The strategies that each person uses to enable them to ask for help will be different but some thoughts I’ve had include:

  • Remind yourself that all humans are are interdependent. We sometimes need support and sometimes we need to support others.
  • If someone offers assistance either around a specific incident or a broader, more open-ended offer then it is OK to accept it if you wish to
  • If you need to seek assistance from a professional who is not a friend or family member (support worker, crisis team,  police officer etc) remind yourself that this person’s job is to assist you and others who are in need of support. Be aware of your rights and responsibilities with these sorts of supports as they occupy a more formal arrangement with set boundaries and parameters. You may need to advocate  for yourself or have a family member, your partner or a trusted friend advocate for you as a lot of these services could benefit from a fair about of training and education on autism.

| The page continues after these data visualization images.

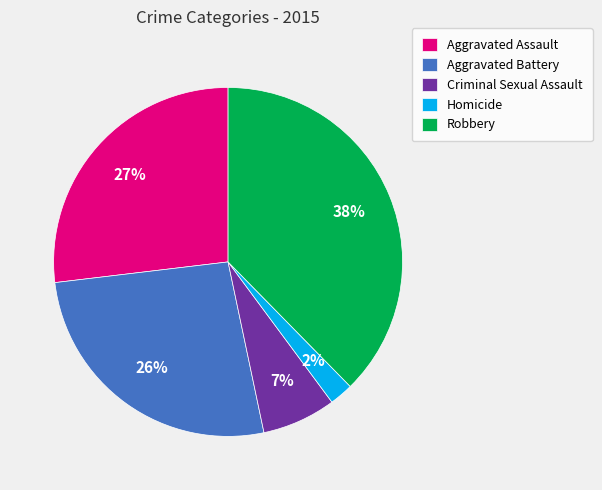

To the nearest percent, what is the average slice percentage?

20%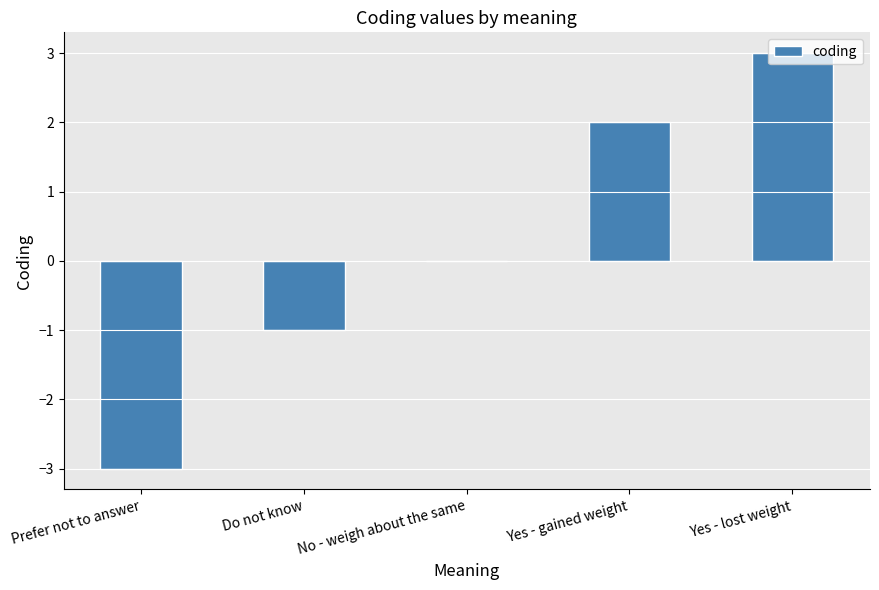

Count the number of categories in the chart.

5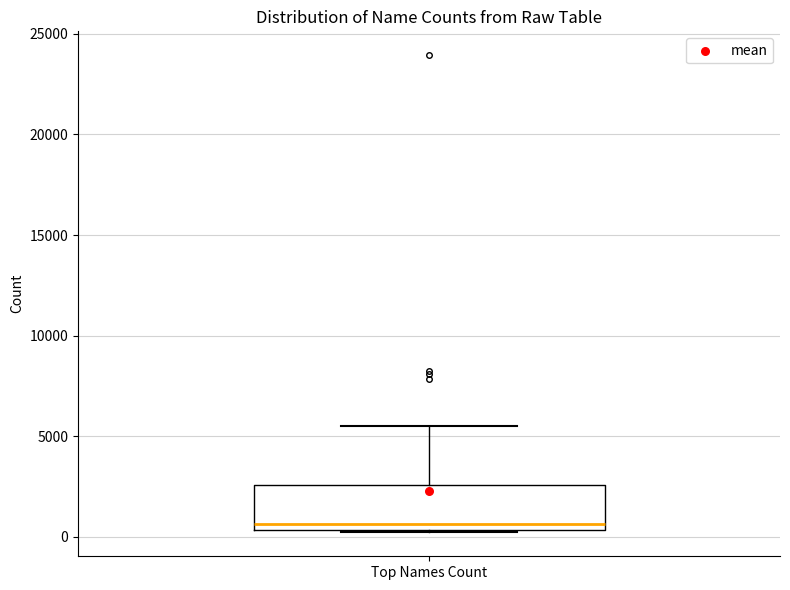

Transcribe this box plot: give where the median line is, the range the box spans, and where the two whiskers end, as read against the y-axis. The values are not printed on the chart, so give them approximately, as read against the axis.

median 500 (just above the box's lower edge), box 500 to 2500, whiskers 0 to 5500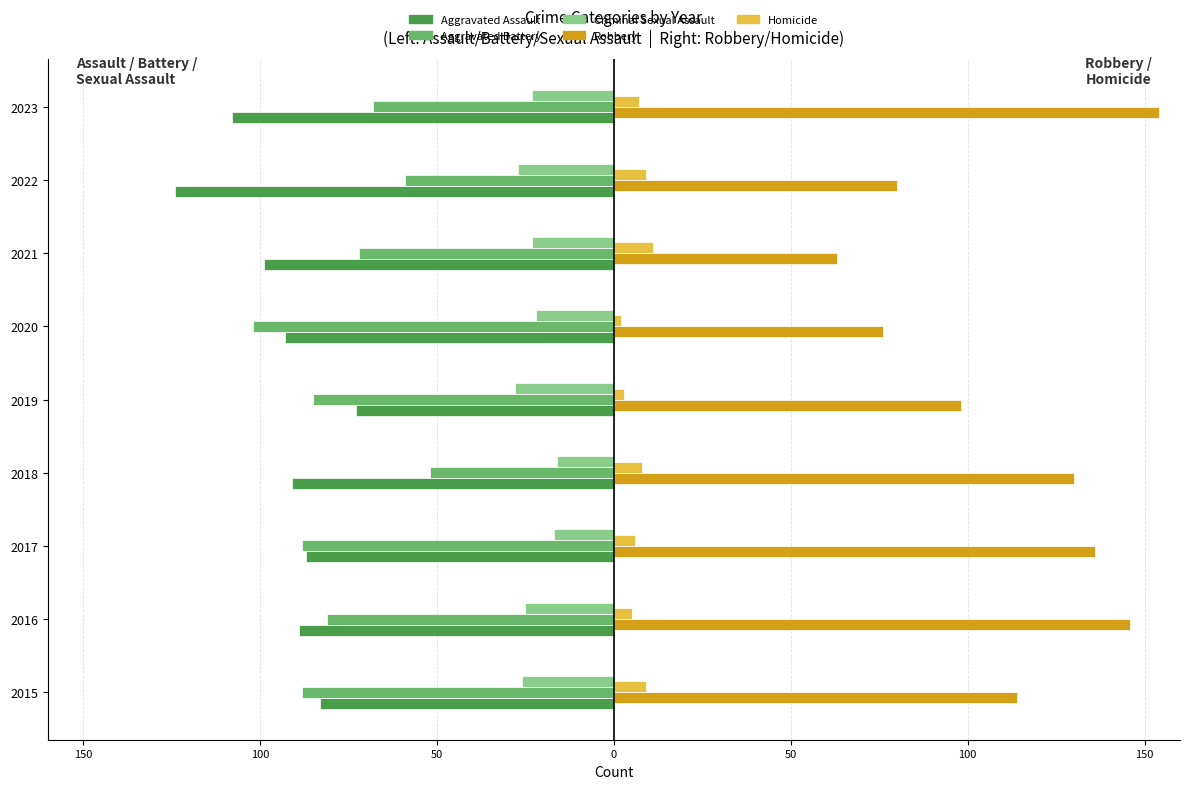

What are all the series names shown in the legend?

Aggravated Assault, Aggravated Battery, Criminal Sexual Assault, Robbery, Homicide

  • If you had a bad experience of seeking help from professionals in the past, be aware that this doesn’t necessarily mean you will have the same issue in the future, even with the same kind of service. However, it is wise to keep this in mind because at this point in history there is still a lot of unhelpful ‘help’ and misunderstandings with some service providers
  • Remind yourself that accessing help from someone – a family member, your partner if you have one, a friend or a professional – is likely to result in helping address your issues even if only in a small or incremental way. Even if it is hard to ask for help it can be really useful.
  • Be aware that people often like to support and help others. You asking them of help does not need to be an imposition on them. Imagine if it was your friend asking for help. You would probably want to assist them.